Tidak hantam-hantaman, melainkan hanya adu mulut. Hal itu malah lebih berbahaya karena yang terluka bukanlah fisik tapi langsung ke hati. Lisan adalah benda tajam bagi perasaan.
Apa mungkin hal ini ada hubungannya dengan Zahwa? Apa mungkin suasana hatiku yang kurang baik ini berpengaruh sampai ke kehidupan nyataku?
Jika iya, mengapa aku jadi tidak profesional sekali.

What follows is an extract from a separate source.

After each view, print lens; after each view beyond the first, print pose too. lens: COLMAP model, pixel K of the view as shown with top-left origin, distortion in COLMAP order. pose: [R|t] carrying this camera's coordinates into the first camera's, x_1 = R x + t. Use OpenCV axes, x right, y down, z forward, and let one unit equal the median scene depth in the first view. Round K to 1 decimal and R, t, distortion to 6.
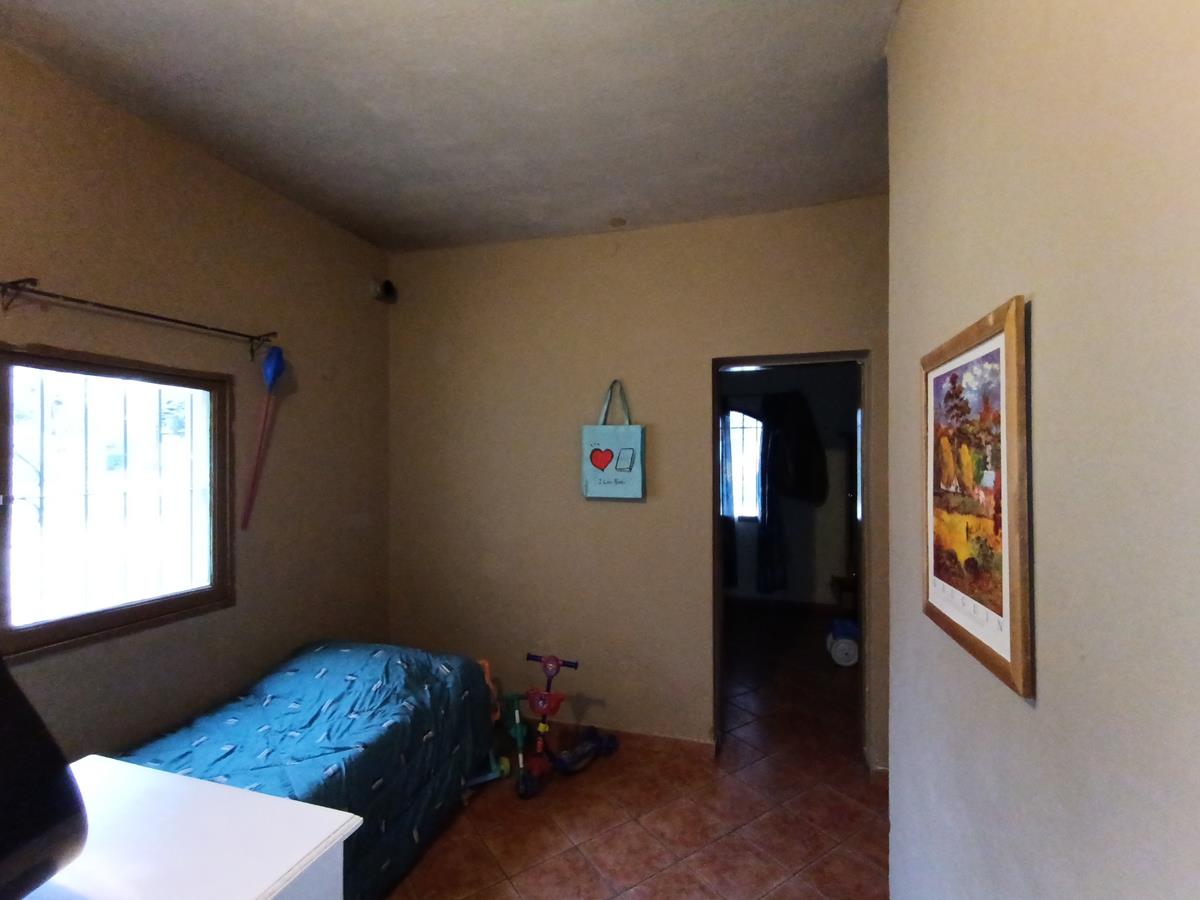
lens RADIAL K [[547.1, 0, 617.3], [0, 547.1, 463.8], [0, 0, 1]] dist [-0.019580, -0.000305]
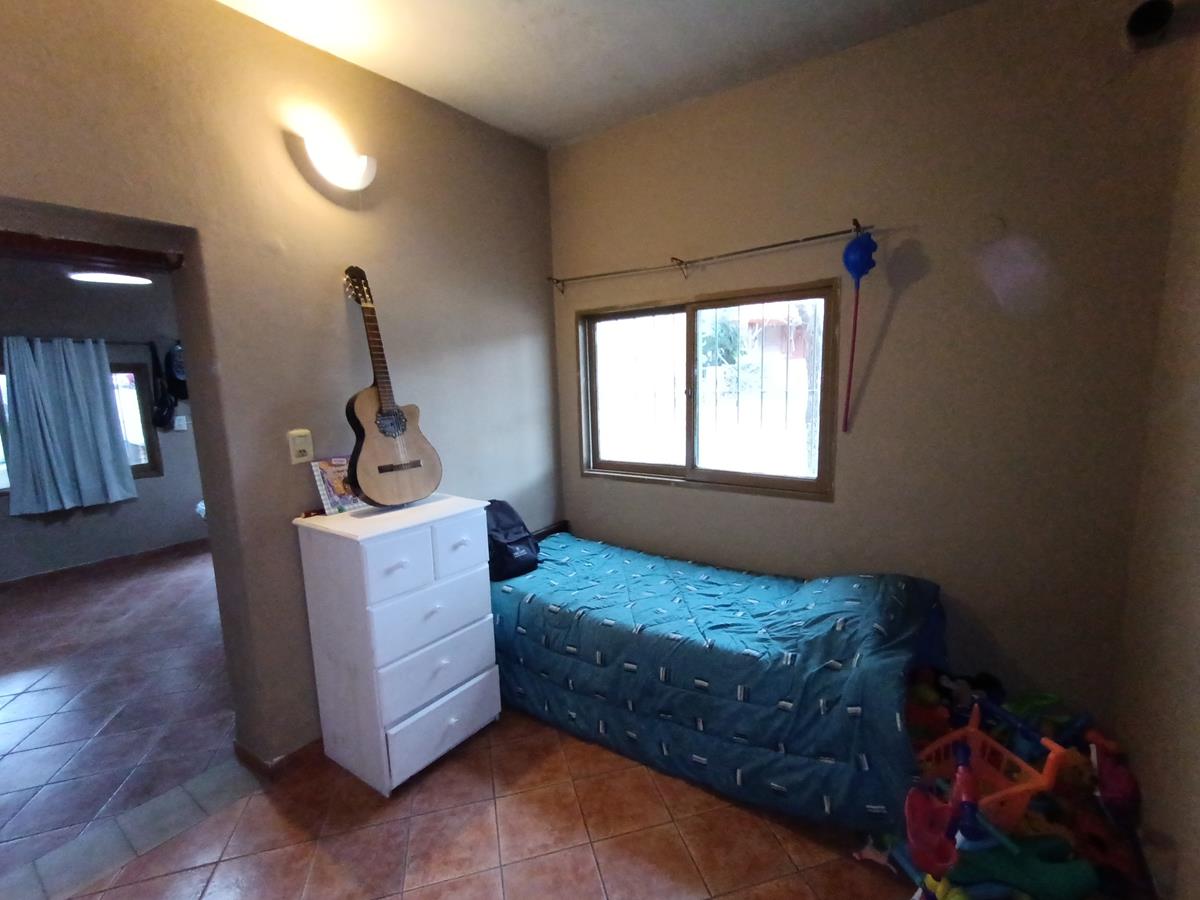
lens RADIAL K [[547.1, 0, 617.3], [0, 547.1, 463.8], [0, 0, 1]] dist [-0.019580, -0.000305]
pose [[-0.363996, 0.159537, -0.917635, 0.431536], [0.026476, 0.986595, 0.161024, 0.004198], [0.931024, 0.034317, -0.363341, 1.034929]]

Di tengah jalan aku bertemu dengan Dilan, kakak Zahwa satu-satunya. “Dip, mau sekalian bareng tidak? Aku mau ke Koperasi.” Ia mengendarai motor matic yang biasa dibawa Zahwa.
“Boleh, Bang.”
“Tumben, jalan kaki. Biasanya sama Laila, atau sama Nurdin.”
“Sedang ingin jalan, Bang. Sambil olah raga.” Aku tertawa kecil. Aku ingin bertanya tentang Zahwa tapi untuk menyebut namanya secara terus terang rasanya tenggorokanku tidak sanggup. “Kemarin keluarga pergi ke mana, Bang?”
“Kemarin, tidak pergi-pergi, Dip.”
“Maksudnya seminggu yang lalu.”
Lawan bicaraku diam sebentar terlihat sedang mengingat-ingat. “Oh itu, kami ke kota kabupaten, Dip. Mengantar Ayah berobat.”
“Satu keluarga?”
“Iya, darah tinggi Ayah tiba-tiba kumat. Aku yang menyetir, Ibu dan Zahwa menjaga Ayah di belakang.”
Satu pertanyaanku telah terjawab.
Kuucapkan terima kasih dan Dilan meneruskan laju kendaraannya sampai ke Koperasi.
Di toko, Jupri masih mendiamkanku gara-gara aku menghilangkan desain undangan pernikahan milik pelanggan yang harus dicetak hari itu juga.
Sudah kubilang aku tidak sengaja dan meminta maaf, tapi malah Jupri mengungkit-ungkit kinerjaku yang payah selama seminggu ini.
Aku yang tidak terima, dengan pikiran dan fisik yang lelah, meledak-ledak karenanya. Rasa saling maklum yang kurang antar pegawai tak jarang jadi sumbu perpecahan di dalam pekerjaan, seharusnya hal seperti itu wajar.
Tapi kesadaran untuk saling mewajarkan belum menelusup masuk ke otak dan hati kami berdua yang masih bebal.